→ TEXT UNDER STUDY:
Mitchell is uniquely situated to his task. A professor of political theory at Georgetown University’s main campus in Washington, D.C., he helped set up Georgetown’s satellite campus in Doha, where he served as an academic dean. From 2008-2010, he was the acting Chancellor of the American University of Iraq, where he sought to bring the liberal arts to an embattled land in search of revitalization. Tocqueville in Arabia invites readers along with Mitchell in these travels, comparing American and Middle Eastern reactions to his classroom teaching in the history of political thought. The spirit that animates Mitchell’s book is grounded in the premise that if you really want to know what a civilization holds dear, see what it teaches its young. The mental and moral nourishment that one generation gives to the next tells more about its fundamental commitments than any other indication. Because education most clearly reveals a culture’s true commitments and worldview, the educator’s insight rivals that of the social scientist.

From his observations about students in America and the Middle East, Mitchell’s core insight is that Tocqueville offers the most incisive explanation of the politics and culture of the contemporary Middle East. That provocative claim might surprise those who know that Tocqueville never wrote about the Arab world. But Mitchell reminds us that Tocqueville is a witness to the transition from one cultural epoch to another. He observed the disappearance of an aristocratic world imbued with memories of ancestral grudges and glories, and shaped by regard for the continuity of generations. In that world, identity was bound up with inherited social roles. So while social mobility was restricted, members of society were immune from the anxiety and restlessness that characterizes the democratic age. Social codes of deference and honor mediated the relationships between members of the aristocratic society, giving everyone a place in the settled order.

European aristocrats in Tocqueville’s day feared the equality of conditions they saw in democracy because of its capacity to undermine the social codes that sustain aristocratic society. They saw that inheritance will mean little, and that our roles will be of our own making. Because the old settled order will give way to the anxieties and excitements of freedom, the democratic world will be a place of psychological restlessness. To calm that restlessness, we small-d democrats will look to government to distribute equality in a way that liberates us from the burdens of our past, opening us to the temptations of a perpetual present and the fantasy of a boundless future. These democratic tendencies might be carried too far, Tocqueville worried, and undermine the very familial, communal, civic, and religious associations that chasten our potentially solipsistic excesses. Borrowing a term from Kantian philosophy, Mitchell’s Tocqueville would have us cherish these “heteronomies” that ground the self in society, lest we find ourselves “delinked,” lonely and alone, reciting one searching monologue after another, deaf to and unheard by our neighbors.

→ DATASET EXCERPTS:
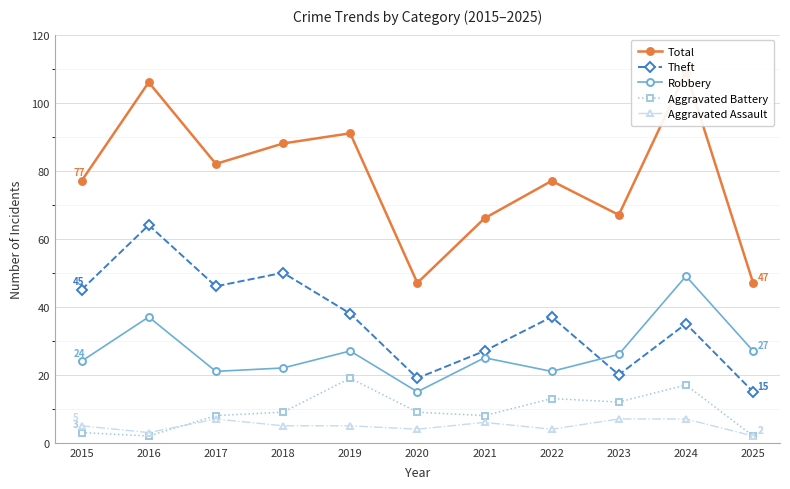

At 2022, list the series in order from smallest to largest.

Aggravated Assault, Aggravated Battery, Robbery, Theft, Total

...

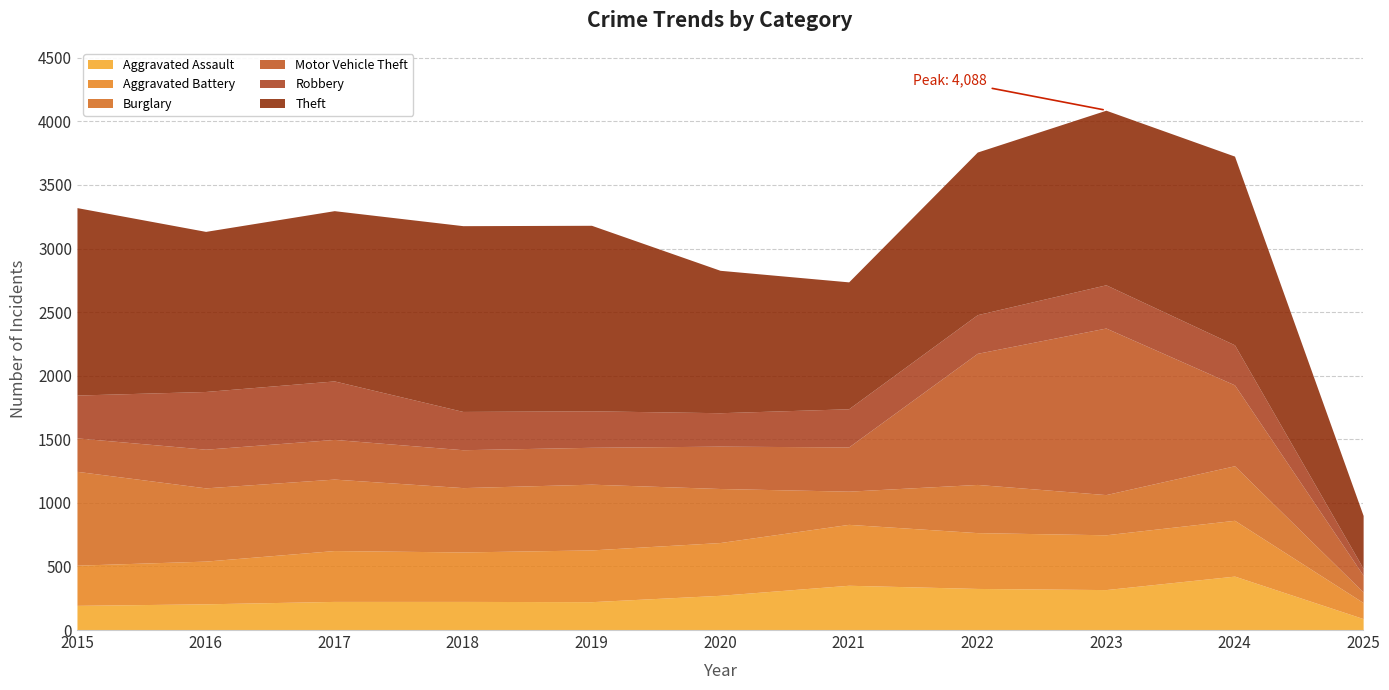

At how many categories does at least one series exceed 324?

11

→ TO-DO ITEM: Condense the review's paragraph beginning "From his observations about students" into a short bulleted list that keeps its main facts. The material has no connection to the review.

→ ANSWER FOR THE TASK:
- Based on his observations of students in America and the Middle East, Mitchell holds that Tocqueville offers the sharpest explanation of the politics and culture of the contemporary Middle East.
- The claim may surprise readers, since Tocqueville never wrote about the Arab world.
- Mitchell points out that Tocqueville witnessed the passing of an aristocratic world. That world was marked by memories of ancestral grudges and glories and by regard for the continuity of generations.
- In that world, identity was tied to inherited social roles. Social mobility was restricted, but people were free of the anxiety and restlessness of the democratic age.
- Codes of deference and honor governed relationships and gave everyone a place in the settled order.